__Problem requirements__. Every line below that mentions the word "ouvrages" should be copied out.

[Extracted page text data]
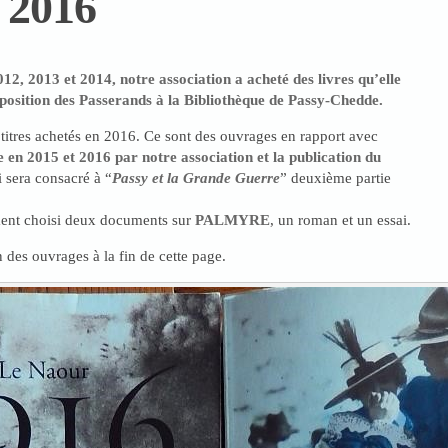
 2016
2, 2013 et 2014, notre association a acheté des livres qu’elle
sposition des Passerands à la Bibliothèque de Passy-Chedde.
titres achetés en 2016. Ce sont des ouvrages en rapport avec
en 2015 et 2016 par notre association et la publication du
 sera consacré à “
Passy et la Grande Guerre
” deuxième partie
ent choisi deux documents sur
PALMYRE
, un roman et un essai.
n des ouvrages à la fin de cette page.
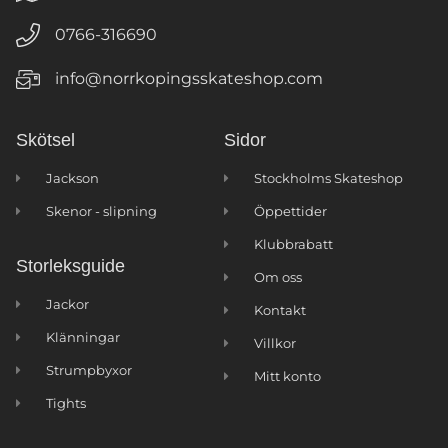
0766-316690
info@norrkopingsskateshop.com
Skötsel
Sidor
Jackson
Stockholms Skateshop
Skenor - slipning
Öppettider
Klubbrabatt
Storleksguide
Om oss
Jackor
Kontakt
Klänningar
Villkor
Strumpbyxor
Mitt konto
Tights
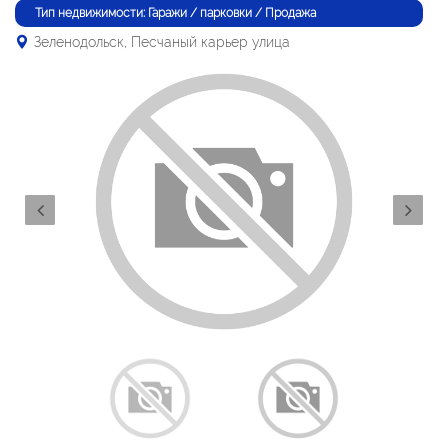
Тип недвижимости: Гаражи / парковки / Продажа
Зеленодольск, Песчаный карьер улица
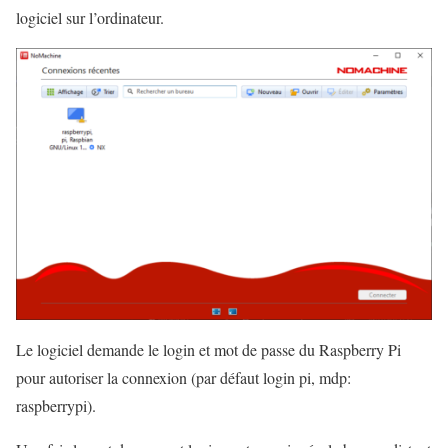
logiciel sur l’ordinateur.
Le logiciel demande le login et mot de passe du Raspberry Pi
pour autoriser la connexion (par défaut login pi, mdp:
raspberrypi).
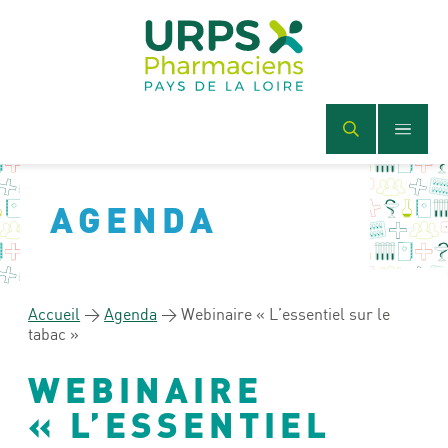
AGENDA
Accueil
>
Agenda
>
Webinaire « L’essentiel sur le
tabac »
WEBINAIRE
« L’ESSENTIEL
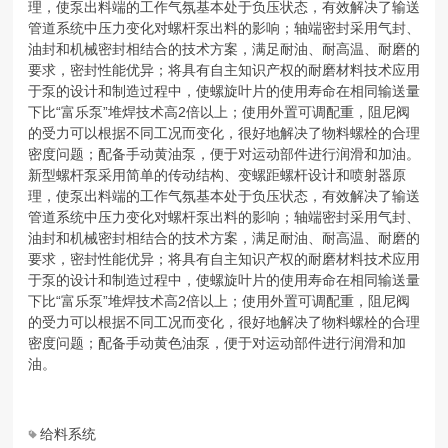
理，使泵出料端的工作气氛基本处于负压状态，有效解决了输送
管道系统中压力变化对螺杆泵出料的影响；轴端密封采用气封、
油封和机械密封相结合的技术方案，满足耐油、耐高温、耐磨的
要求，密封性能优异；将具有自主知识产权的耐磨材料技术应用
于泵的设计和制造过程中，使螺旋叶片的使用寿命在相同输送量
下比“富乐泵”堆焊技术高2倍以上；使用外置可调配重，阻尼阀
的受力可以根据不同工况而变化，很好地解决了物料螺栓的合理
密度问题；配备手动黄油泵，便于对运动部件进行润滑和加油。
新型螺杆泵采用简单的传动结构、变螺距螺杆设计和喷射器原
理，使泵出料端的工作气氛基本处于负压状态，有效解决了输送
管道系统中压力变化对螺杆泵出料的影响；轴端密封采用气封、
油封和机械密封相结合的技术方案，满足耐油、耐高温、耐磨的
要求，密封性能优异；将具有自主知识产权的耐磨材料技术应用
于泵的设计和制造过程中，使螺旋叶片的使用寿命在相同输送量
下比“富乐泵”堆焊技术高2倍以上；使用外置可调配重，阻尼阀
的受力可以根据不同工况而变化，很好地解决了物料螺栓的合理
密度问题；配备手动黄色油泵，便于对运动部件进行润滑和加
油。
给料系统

__Task result__.
titres achetés en 2016. Ce sont des ouvrages en rapport avec
n des ouvrages à la fin de cette page.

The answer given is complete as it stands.